_Problem_: The answer is to be an exact copy of the lines below running from the line with "benefit or allowance;" down to the line with "under this subsection;", both ends included, and nothing more.

The data section start

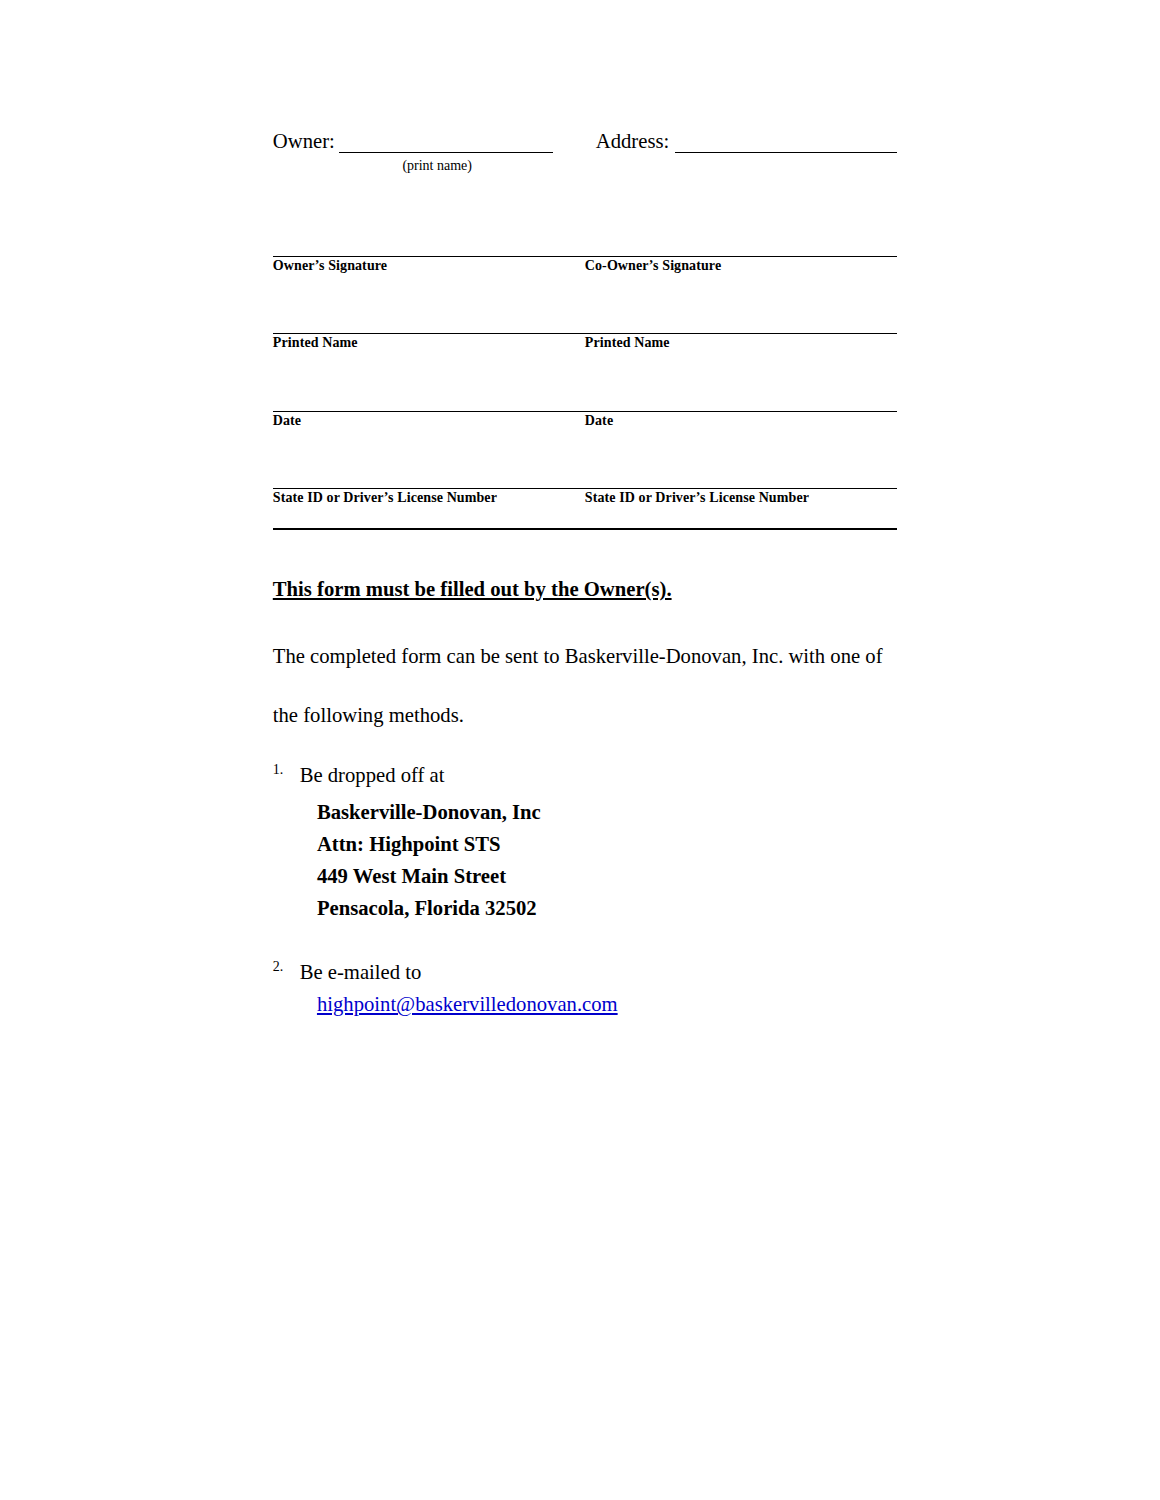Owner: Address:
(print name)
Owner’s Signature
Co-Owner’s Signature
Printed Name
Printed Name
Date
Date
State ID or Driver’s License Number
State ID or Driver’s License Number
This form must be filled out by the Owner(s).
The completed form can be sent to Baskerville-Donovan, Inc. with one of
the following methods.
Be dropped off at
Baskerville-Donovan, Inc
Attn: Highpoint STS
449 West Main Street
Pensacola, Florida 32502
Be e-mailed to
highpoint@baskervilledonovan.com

The data section end
The data section start

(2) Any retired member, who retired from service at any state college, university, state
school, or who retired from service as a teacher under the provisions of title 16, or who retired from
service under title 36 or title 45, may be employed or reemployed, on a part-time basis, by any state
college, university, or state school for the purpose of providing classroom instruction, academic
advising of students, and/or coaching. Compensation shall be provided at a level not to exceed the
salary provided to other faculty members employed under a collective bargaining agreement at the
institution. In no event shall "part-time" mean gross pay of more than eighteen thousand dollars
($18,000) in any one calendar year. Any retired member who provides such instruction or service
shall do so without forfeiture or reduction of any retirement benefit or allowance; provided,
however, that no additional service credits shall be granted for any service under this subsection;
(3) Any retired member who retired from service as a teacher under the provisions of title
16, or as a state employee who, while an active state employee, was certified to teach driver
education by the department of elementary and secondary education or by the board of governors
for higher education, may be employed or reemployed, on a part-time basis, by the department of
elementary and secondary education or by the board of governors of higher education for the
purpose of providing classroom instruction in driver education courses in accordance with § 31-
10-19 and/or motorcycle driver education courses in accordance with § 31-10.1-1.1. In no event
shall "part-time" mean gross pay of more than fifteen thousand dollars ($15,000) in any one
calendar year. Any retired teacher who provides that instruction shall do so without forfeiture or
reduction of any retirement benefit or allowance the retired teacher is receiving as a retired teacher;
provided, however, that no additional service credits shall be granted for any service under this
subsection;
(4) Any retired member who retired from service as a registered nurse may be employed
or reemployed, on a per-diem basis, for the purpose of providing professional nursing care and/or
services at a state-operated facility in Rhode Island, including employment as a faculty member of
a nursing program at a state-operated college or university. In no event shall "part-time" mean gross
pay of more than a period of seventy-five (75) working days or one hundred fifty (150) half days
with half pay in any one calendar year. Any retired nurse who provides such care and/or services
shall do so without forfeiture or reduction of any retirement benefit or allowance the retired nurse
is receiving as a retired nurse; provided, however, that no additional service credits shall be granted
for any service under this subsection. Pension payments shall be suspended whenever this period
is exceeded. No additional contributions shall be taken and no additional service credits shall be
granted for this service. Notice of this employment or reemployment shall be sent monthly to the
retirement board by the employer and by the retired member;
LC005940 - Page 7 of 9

The data section end
The data section start

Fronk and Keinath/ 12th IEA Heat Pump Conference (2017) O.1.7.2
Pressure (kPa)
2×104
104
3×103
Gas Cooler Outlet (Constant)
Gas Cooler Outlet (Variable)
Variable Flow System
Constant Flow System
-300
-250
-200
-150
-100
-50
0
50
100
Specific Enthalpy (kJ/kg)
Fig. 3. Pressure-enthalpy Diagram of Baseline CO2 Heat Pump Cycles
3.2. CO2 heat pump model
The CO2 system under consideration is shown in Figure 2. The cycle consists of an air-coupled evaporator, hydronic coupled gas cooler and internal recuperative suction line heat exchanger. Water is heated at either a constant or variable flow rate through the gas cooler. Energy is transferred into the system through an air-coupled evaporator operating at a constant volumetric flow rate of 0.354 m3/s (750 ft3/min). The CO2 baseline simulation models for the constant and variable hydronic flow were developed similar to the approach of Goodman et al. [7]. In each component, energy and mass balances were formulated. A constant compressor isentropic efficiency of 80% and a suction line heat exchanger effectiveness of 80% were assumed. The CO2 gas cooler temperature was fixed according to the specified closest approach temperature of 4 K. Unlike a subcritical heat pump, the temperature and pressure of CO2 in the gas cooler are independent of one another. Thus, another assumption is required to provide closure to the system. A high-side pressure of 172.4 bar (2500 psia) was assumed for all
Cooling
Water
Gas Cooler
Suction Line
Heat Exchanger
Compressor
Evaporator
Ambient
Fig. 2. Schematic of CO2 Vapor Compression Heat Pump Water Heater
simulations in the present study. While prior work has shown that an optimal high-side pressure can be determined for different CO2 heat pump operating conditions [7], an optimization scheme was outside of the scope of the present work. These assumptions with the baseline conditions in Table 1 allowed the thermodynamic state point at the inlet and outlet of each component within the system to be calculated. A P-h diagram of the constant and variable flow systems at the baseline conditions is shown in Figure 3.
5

The data section end

_Solution to this problem_:
shall do so without forfeiture or reduction of any retirement benefit or allowance; provided,
however, that no additional service credits shall be granted for any service under this subsection;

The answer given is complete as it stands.